What potential lies in the analysis of institutions for those seeking to analyze racism, colonialism, and misogyny in the Canadian literary field? How crucial is the study of institutions of the literary to what Rinaldo Walcott, paraphrasing Jacques Derrida, calls “our debt and / or duty to reanimating and remaking the institutions of knowledge production, citizenship, the post-nation nation, and the desire for a ‘democracy yet to come’”? (“Against Institution” 23)

As Diana Brydon acknowledges in a 2007 essay, the first TransCanada conference (2005) raised questions about institutions that produced “uneasiness” regarding the fact that “what were once sociological questions were now overwhelmingly more properly literary ones.” This “uneasiness” speaks to a hesitancy that has, arguably, prevented rigorous analysis of the institutional structures and constraints that mediate the contemporary literary field. If what scholars of CanLit know (more and less successfully) is that colonialism and neoliberalism underpin our locations and methods of study, and if, relatedly, our hesitance to engage sociological approaches stems from our sense that the social sciences, their uses of empirical research, if not disciplinarity itself, is likewise colonial in many respects, are we uniquely poised to press upon the limits of “the sociology of literature” just as this approach is gaining renewed critical interest in literary studies?

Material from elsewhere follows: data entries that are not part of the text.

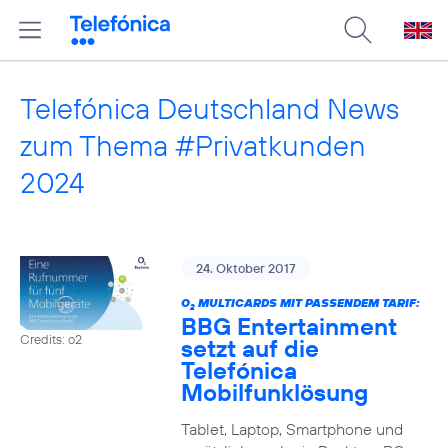
Telefónica Deutschland News
zum Thema #Privatkunden
2024
24. Oktober 2017
O
MULTICARDS MIT PASSENDEM TARIF:
2
BBG Entertainment
Credits: o2
setzt auf die
Telefónica
Mobilfunklösung
Tablet, Laptop, Smartphone und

Scholars of Canadian literatures have only begun to examine the institutions that have shaped the meanings of the literary. Recent work from the TransCanadas project and on topics such as literary celebrity, literary prizes, pedagogy, publishing, and mass reading events open sociologically oriented lines of inquiry, but there is still much to learn about how institutions–– public and private, mainstream and marginal––and their practices—from cultural policy to hiring criteria to sexual violence policies––shape the literary in Canada. If social oppression is linked to structural inequalities, how have the local, regional, national, and global institutions that have mediated the literary in Canada entrenched or resisted those inequalities?

Institutional Work seeks to bring together papers that analyze the literary cultures of Canada / of Indigenous nations within the boundaries of Canada in relation to past and present institutions. The more than two dozen speakers at this conference will address topics ranging from national and multinational publishing companies, book prizes, small presses, the CBC and other media agencies, educational institutions, residential schools, federal cultural policy, and literary marketing.